While fleshing out the characters’ physical characteristics, personality traits and backstory is requisite for any good story, I’ll let you in on a secret: writing romance characters is also a kick! Why? Because you have license to create characters that you’d like to be, and that you’d like to fall in love with. What a great opportunity to explore your ideal self and relationship, without the fear of rejection. And oh, the possibilities!
Even in escapist sub-genres, such as fantasy and paranormal romance, the power dynamic between the sexes is more balanced and satisfying than ever before, with nuanced, independent heroines and refreshingly mature (or redeemable) men.
Regarding male leads, it's pretty much a given that the "hero" in romance is physically attractive. He may not be traditionally so, but you can count on him being relatively fit (no beer belly) and pulled together (shoes and shirt required).

Most importantly, the hero must be attractive to the heroine, and therefore, to the vicarious reader.

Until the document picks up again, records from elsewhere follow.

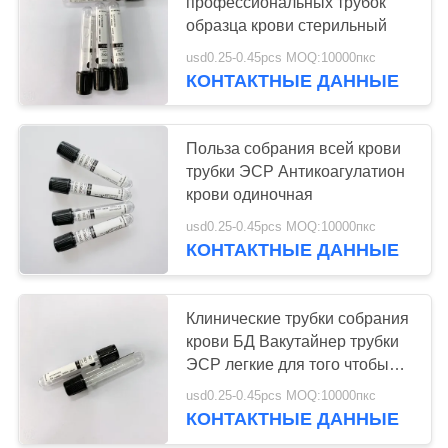
профессиональных трубок
образца крови стерильный
usd0.25-0.45pcs MOQ:10000пкс
41
КОНТАКТНЫЕ ДАННЫЕ
Простая трубка
собрания крови
Польза собрания всей крови
трубки ЭСР Антикоагулатион
крови одиночная
usd0.25-0.45pcs MOQ:10000пкс
КОНТАКТНЫЕ ДАННЫЕ
50
Трубка геля и
Клинические трубки собрания
крови БД Вакутайнер трубки
активатора сгустка
ЭСР легкие для того чтобы
работать
крови
usd0.25-0.45pcs MOQ:10000пкс
КОНТАКТНЫЕ ДАННЫЕ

Quinn has some thoughts about what attracts heroines:
A guy simply cannot be sexy if he doesn't respect women. If you want to be a hero in one of my books, you have to believe in the heroine and respect and cherish her strengths and abilities. It doesn't mean he can't get all protective and macho from time to time—I mean, who doesn't love that? But ultimately, he's got to think she's the bomb.
Cue the boom!
Having said that, your characters shouldn’t be picture-perfect, either. New York editor Marla Daniels adds this:
While it is fiction, the couples and your characters still need to be relatable. Sure, they can have sculpted bodies and perfect meet-cutes, but some of the baggage they bring to the relationship needs to be something your readers can identify with. Think an overbearing, meddling mother, trust issues from a past relationship, monetary issues, stuck in a job they hate, etc.
The point is, if your heroine and hero come to the story airbrushed to perfection, they will have little to no internal conflict to resolve. Each has a character arc that must evolve over the course of the story. Furthermore, their personal growth should not develop in tandem.

It's the ways the lovers’ arcs fold together and pull apart over time (think taffy-making machine) that provide tension, and suspense.

So, get to know your heroine and hero. Intimately. What do they want? Why? What holds them back? How? It might be that your heroine harbors a general mistrust of men or a fear of commitment. Maybe she's a workaholic or has low self-esteem. How might you show these? Then there are the hero's issues. They might be similar but manifest differently.
The ways in which the heroine and hero’s goals and motivations spark conflict, then resolve it as they evolve, creates the combustible chemistry between them.

Put yourself in your characters’ shoes and take a walk on the wild side. It doesn’t get much better than this!